Ordem (ADT 2019-2020)

One of the outputs of the former Hybride ANR project was the Orphamine system which aims at information retrieval and diagnosis aid in the domain of “rare diseases”. The Orphamine system is based on domain knowledge, and in particular on medical ontologies such as ORDO (“Orphanet Rare Diseases Ontology”) and HPO (“Human Phenotype Ontology”). In this way, the objective of the “Ordem” ADT is to update Orphamine, in making the system more accessible and more open. This requires many developments for developing the connections with domain knowledge, graph mining methods for retrieving relevant units in knowledge graphs, actual visualization tools, pattern mining, statistical decision tools for decision making (in particular log-linear models), and as well text mining tools for analyzing expert queries and medical literature about rare diseases. Such developments are and will be carried out until the end of next year, for making the system robust and publicly accessible through a web interface.

HyGraMi (PRE Inria 2018-2020)

Finally, the so called “projet de recherche exploratoire” (PRE) HyGraMi for “Hybrid Graph Mining for the Design of New Antibacterials” is about the fight against resistance of bacteria to antibiotics. The objective of HyGraMi is to design a hybrid data mining system for discovering new antibacterial agents. This system should rely on a combination of numeric and symbolic classifiers, that will be guided by expert domain knowledge.
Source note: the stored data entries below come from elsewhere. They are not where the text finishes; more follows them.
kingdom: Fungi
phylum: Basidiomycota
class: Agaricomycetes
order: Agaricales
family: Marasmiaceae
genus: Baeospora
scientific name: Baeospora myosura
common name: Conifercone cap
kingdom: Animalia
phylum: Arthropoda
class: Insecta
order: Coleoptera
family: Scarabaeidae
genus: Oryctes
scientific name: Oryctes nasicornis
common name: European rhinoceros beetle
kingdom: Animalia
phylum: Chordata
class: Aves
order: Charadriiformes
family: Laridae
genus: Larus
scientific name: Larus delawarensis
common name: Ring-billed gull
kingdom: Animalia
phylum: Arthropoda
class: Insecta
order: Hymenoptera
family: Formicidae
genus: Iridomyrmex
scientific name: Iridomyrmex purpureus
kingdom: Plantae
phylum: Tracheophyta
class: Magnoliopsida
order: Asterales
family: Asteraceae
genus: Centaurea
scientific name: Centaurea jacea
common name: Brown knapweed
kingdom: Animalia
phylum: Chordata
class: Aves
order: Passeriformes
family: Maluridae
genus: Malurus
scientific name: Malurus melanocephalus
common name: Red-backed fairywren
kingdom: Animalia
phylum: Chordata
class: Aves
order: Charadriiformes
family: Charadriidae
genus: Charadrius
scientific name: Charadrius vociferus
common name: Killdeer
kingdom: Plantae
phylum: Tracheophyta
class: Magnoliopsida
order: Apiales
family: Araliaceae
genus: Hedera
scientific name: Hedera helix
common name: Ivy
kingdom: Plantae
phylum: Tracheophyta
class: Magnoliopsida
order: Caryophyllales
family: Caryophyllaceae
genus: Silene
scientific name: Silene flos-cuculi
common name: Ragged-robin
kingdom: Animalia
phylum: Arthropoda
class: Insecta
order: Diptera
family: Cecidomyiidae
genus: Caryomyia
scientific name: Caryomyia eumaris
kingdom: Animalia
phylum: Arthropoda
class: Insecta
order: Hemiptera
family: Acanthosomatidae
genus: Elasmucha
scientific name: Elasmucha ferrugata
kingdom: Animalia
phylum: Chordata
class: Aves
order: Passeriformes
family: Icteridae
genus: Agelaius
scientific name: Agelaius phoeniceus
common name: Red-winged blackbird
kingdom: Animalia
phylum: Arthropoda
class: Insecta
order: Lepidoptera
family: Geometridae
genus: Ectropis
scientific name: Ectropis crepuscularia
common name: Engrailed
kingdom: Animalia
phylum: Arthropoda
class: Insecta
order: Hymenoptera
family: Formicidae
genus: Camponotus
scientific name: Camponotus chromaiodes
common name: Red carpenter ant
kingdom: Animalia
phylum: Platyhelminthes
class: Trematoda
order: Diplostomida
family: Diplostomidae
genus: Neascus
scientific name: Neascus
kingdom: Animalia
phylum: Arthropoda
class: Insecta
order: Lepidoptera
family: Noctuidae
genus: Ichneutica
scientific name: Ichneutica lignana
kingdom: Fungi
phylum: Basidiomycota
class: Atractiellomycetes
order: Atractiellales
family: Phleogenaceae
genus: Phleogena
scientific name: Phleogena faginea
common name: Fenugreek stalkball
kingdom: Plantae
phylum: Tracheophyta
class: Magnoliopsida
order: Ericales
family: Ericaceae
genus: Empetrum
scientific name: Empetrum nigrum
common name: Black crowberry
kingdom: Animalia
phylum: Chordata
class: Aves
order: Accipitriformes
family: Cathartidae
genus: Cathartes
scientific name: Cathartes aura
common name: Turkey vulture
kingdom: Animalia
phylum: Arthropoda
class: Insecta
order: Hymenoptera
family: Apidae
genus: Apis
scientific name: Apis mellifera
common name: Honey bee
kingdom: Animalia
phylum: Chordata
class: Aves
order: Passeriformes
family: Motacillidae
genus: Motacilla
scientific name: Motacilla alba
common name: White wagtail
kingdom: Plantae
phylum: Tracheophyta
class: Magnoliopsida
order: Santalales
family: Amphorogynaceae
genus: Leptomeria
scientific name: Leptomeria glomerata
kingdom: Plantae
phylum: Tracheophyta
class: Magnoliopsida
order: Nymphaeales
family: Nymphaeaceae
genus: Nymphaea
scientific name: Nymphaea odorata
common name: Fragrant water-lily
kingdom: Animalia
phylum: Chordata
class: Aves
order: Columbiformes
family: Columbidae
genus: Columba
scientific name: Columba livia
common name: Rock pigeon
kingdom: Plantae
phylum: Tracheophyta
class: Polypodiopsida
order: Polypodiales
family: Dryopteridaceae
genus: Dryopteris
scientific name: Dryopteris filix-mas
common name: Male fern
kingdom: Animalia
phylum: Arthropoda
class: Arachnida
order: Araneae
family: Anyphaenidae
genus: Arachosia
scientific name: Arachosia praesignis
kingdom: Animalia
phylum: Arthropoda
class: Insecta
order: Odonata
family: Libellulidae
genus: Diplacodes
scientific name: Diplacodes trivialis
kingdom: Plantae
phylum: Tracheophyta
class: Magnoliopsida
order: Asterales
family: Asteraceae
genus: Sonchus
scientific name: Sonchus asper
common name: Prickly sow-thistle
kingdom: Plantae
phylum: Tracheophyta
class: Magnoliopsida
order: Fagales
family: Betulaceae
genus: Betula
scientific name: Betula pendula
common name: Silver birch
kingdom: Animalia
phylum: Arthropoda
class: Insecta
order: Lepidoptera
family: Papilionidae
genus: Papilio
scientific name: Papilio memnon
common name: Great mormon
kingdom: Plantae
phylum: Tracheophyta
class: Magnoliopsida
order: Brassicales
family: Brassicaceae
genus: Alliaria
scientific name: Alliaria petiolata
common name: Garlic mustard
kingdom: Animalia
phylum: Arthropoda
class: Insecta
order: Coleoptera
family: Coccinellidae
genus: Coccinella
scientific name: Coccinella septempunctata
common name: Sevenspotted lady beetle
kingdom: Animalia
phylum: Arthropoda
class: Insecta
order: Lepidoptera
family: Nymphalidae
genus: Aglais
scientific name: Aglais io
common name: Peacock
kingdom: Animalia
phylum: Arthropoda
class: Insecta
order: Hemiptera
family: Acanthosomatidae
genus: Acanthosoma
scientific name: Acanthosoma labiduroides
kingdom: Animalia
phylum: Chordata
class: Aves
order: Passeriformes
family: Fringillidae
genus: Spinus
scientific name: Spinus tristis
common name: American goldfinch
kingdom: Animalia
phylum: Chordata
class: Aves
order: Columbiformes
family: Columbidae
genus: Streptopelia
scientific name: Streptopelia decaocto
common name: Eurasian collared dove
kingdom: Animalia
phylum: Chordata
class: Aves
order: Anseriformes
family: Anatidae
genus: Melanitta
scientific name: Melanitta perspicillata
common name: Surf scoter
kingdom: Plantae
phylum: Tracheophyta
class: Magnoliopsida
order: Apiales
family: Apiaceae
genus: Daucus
The analysis and classification of the chemical structures is based on an interaction between symbolic methods e.g. graph mining techniques, and numerical supervised classifiers based on exact and approximate matching. This year we work on a method based on tree decomposition for performing feature selection and improving data lining of such complex molecular structures [49].